→ DIRECTIONS FOR THIS TASK
Check each line below for "Query" and give the count of those that have it, nothing else.
⁂
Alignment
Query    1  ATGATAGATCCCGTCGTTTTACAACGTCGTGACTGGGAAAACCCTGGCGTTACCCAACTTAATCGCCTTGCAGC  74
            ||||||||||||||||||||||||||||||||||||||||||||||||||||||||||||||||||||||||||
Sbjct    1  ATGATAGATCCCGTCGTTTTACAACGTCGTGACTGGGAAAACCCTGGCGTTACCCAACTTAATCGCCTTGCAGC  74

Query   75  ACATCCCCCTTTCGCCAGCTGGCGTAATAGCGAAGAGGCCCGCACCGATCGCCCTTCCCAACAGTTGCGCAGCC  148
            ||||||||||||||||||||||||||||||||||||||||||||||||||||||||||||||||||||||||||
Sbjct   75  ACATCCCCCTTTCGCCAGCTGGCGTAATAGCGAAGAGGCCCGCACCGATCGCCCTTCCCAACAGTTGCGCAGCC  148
⁂
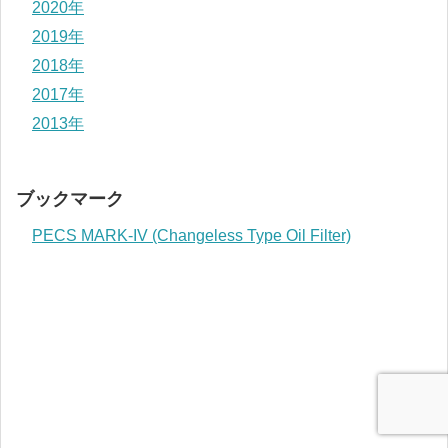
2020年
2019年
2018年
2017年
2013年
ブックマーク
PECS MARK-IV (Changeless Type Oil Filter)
⁂
→ FINISHED EXERCISE
2